Signal characteristic analysis: after the early warning signal is sent out, analyzing the partial discharge signal characteristics related to the early warning, wherein the analysis comprises the relation between the partial discharge signal characteristics and the correlation between the partial discharge signal characteristics and the known fault positions;

using spatial information: combining the spatial information of the partial discharge signals, and estimating the fault position by applying a time difference positioning technology;

the time difference positioning technology specifically comprises the following steps:

signal time recording: recording the exact time of arrival of the partial discharge signal on a plurality of sensors of known locations;

Calculating a time difference: for each pair of sensors, the time difference between the arrival of the signal at each pair of sensors is calculated, i.e ；

Multilateral measurement positioning: according to the propagation speed of the signalSum and time differenceSolving the fault location using multilateral measurements, the fault-to-sensor distance difference being equal to the signal propagation velocity multiplied by the time difference for each pair of sensors, i.e；

Calculating fault positions: and (3) calculating the position of the fault by combining time difference data of all the sensor pairs.
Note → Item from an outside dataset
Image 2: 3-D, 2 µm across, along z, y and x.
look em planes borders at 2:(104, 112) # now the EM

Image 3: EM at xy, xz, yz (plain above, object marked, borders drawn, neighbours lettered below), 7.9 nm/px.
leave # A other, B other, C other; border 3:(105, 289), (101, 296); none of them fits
5. The method for monitoring the partial discharge fault of the cable based on data driving according to claim 4, wherein the fault location further comprises a signal strength difference technology, and the signal strength difference technology specifically comprises:

signal strength measurement: measuring the intensity of the partial discharge signal received by each sensor;

and (3) establishing an attenuation model: the relationship between signal strength and distance is represented using a path loss model, which is expressed as:

；

Wherein, Is at a distance ofWhere the measured signal strength is measured and,Is at a reference distanceThe signal strength at which the signal is to be received,Is an environmental factor that is used to determine the environmental factor,Is the distance from the fault point to the sensor;

Distance estimation: based on the measurements Estimating the distance from the fault point to each sensor by using the value and the path loss model;

position estimation: and (3) calculating the position of the fault by combining the distance estimation of all the sensors.